This past weekend was Mother’s day here in Sweden. I thought a lot about my mother and how a little over 41 years ago she was here in Sweden after having married my Malmö native father & left her home in NYC with my brother to live in Skåne.
A crucial part of this story, as I remember it told to me, is that adjusting to the Sweden of that time, as a black woman from the USA (busy & very diverse NYC at that), had layers of challenges- largely social and cultural in nature.
Pregnant with me in 1977 she resolved to move back to the USA. My family has been there ever since.

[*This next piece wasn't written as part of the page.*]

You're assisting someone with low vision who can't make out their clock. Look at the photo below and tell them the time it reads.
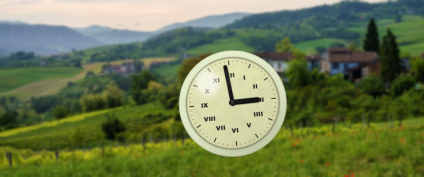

That family history was part of the launching point for a portrait & interview series I started envisioning last month. So much has changed since those days back in the 70’s but of course the way of discussing race & ethnicity issues here on Scandinavia has taken on its own form.
Meeting with, photographing & interviewing Scandinavian citizens & residents with both roots in both the Nordic region & African diaspora is my method of exploring issues of culture, home & belonging.
Interview & portraits will are with those who identify as ‘Afro Nordic’ (be it ‘AfroSvensk’, ‘AfroDansk’, ‘AfroNorsk’ & so forth). Many of these individuals are 1st generation biracial citizens who inhabit that interesting place of being mixed & not looking ethnically ‘Nordic’ but in many other senses being ‘native’ here- culturally, linguistically etc. Issues of heritage & belonging are often central to their life narratives & for me a fascinating launching point for this portrait & interview series.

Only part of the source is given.